Maybe i didn’t word it properly, the idea is that it would be a passive with a proc chance, i’m trying to make an apples to apples comparison.
You’re comparing random instant effects with a duration effect you can track, in which case it doesn’t matter how it appears in the meters.
You seem to have a problem with such effects in particular regardless of how much damage they deal, there was a Q&A where Ion talked about the idea behind this kind of trinkets.
I don’t have a problem inherently with them. Adding a bit of patch / raid flavour to your rotation, and taking the burden off optimal gameplay a little is good for design at all levels, and makes you feel more immersed in the theme of the game in its current state.
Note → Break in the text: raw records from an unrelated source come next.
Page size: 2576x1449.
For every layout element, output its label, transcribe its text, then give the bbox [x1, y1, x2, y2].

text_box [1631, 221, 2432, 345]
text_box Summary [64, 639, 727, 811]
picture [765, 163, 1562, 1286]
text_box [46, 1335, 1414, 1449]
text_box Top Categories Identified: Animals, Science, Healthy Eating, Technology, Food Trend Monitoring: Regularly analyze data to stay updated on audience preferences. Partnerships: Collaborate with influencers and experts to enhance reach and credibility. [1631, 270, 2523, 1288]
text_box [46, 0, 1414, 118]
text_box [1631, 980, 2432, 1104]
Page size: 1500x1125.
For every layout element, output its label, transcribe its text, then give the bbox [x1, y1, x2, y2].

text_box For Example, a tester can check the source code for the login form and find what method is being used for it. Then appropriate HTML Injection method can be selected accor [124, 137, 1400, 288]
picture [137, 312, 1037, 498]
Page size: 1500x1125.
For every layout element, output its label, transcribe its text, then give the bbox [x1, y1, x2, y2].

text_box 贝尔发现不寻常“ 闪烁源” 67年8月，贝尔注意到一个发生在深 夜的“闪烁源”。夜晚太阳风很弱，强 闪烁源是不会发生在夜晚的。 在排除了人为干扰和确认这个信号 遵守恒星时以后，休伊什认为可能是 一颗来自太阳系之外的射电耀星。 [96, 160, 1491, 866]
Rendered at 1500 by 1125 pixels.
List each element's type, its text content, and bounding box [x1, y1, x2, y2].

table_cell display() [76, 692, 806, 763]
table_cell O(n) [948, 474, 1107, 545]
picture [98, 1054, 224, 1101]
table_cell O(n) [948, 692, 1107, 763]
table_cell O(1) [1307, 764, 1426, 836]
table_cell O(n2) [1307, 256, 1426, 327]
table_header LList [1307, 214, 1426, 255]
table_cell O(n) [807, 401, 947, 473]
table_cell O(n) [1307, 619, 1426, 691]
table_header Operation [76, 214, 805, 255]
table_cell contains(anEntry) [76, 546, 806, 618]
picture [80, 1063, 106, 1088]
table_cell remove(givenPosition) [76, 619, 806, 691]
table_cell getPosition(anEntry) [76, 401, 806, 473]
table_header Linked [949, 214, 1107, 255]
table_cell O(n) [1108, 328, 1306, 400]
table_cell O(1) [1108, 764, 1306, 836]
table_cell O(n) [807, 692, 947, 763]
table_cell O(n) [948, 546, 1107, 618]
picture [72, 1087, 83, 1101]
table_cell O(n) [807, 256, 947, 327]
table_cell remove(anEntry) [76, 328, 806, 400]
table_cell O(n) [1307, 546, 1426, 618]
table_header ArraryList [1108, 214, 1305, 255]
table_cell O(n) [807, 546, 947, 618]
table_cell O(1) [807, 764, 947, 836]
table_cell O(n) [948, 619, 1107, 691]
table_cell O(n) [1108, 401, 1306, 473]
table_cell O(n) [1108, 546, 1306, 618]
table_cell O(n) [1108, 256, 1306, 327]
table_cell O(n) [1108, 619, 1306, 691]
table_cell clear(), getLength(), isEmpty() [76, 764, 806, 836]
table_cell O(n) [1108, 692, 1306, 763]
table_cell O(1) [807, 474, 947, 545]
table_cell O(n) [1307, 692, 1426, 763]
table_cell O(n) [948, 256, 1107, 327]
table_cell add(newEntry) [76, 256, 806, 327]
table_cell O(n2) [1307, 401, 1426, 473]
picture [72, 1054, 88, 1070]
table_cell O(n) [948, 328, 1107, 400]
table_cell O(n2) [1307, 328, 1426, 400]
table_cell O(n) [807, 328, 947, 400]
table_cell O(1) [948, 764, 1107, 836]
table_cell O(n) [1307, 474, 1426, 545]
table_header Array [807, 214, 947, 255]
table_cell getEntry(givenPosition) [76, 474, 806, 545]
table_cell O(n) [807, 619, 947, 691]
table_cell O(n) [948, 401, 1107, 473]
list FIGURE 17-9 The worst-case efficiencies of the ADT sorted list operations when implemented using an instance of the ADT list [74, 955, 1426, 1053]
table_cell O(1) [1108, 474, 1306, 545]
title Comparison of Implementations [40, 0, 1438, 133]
I love my lure trinket, I think it’s hilarious to see a massive fish slam into my enemy’s face. It fitted the themes of Nazjatar and EP well, and seeing a big hit on a class otherwise not really capable of doing them was refreshing.
My problem is more when these systems begin to overlap, azerite procs on top of essence procs on top of corruption procs on top of trinket procs. And it starts to drown out how well someone is actually playing, and from a thematic standpoint what class or spec they’re playing.
If that doesn’t show that they’re deluded, I don’t know what would.
I was so disappointed to read it tbh. I dread to see what god awful loot system they’ll come up with for SL now.
I was hoping they’d see, oh no this is not a good system, we have learnt from our mistakes. But no such luck.
Well DH has a lot of identity, more than rest of us - did not end up well either. It is single most perfect class. Whatever we rest get would be copy of whatever DH has now.
And when we had more separate IDs of our classes, we had also most of the class imbalance - i.e. vanilla.
Seems like generic affixes is blizzard’s answer to difficulty / complexity.
First mythic plus, and now corruption. Don’t make rotations unique or interesting, with actual spell interactions that reward good decision making. Just slap affixes on everyone’s character and reward them with random extra damage.
Or am I being glib?
Well, “glib”, if it be up to me 8.2 essences and 8.3 would have never happened… But then again I am not game developer
I just think they’ve missed an opportunity. As others have pointed out, at the end of Legion we could earn the missing legendaries which had such impact and they should have done something for Essences but they didn’t.
Then there is corruption which I have expressed numerous times how and why I dislike the system.